═════ Extracted material

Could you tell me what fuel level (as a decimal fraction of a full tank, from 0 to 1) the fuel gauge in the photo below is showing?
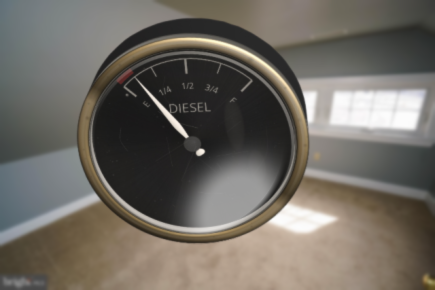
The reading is 0.125
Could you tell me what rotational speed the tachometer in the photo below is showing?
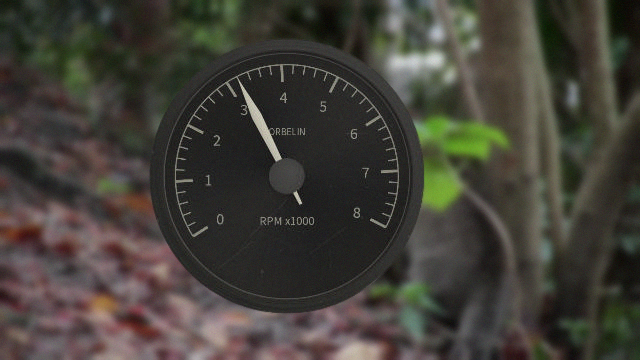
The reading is 3200 rpm
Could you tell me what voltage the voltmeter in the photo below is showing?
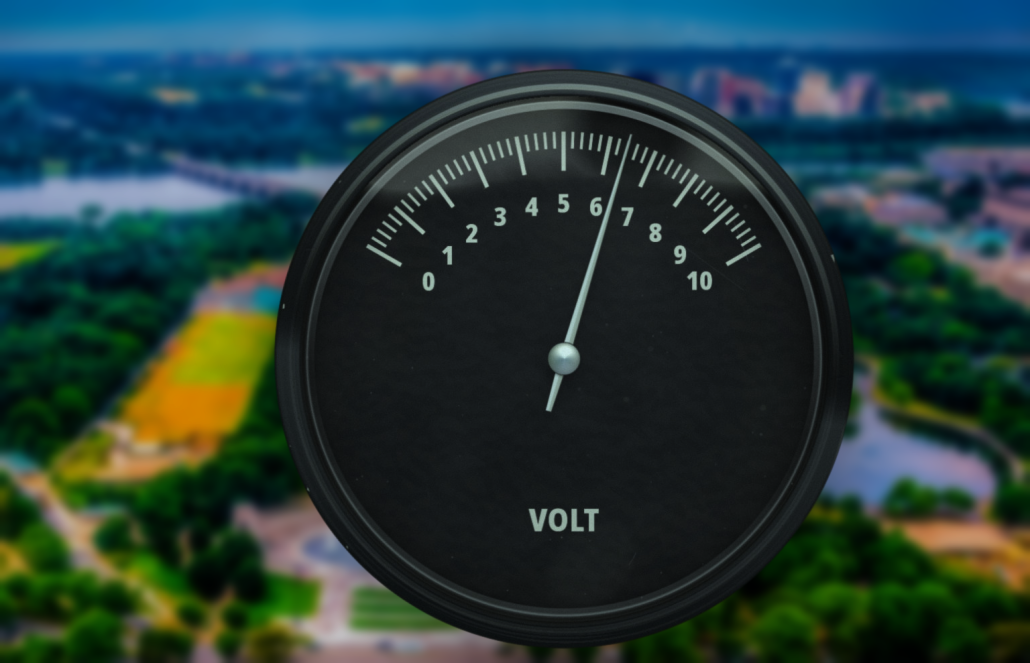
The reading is 6.4 V
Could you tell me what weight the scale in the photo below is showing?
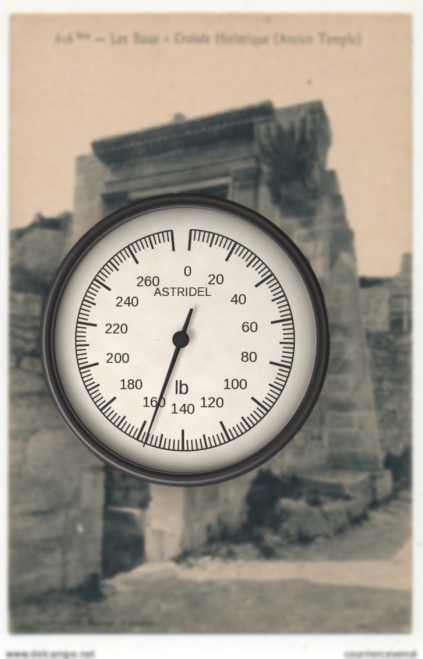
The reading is 156 lb
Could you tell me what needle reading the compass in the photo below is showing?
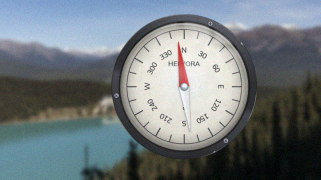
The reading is 352.5 °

══════════

§ Task directions
Copy all of the data above line for line without changing a word, and leave the pictures out of your copy.

§ Response to the task
Could you tell me what fuel level (as a decimal fraction of a full tank, from 0 to 1) the fuel gauge in the photo below is showing?
The reading is 0.125
Could you tell me what rotational speed the tachometer in the photo below is showing?
The reading is 3200 rpm
Could you tell me what voltage the voltmeter in the photo below is showing?
The reading is 6.4 V
Could you tell me what weight the scale in the photo below is showing?
The reading is 156 lb
Could you tell me what needle reading the compass in the photo below is showing?
The reading is 352.5 °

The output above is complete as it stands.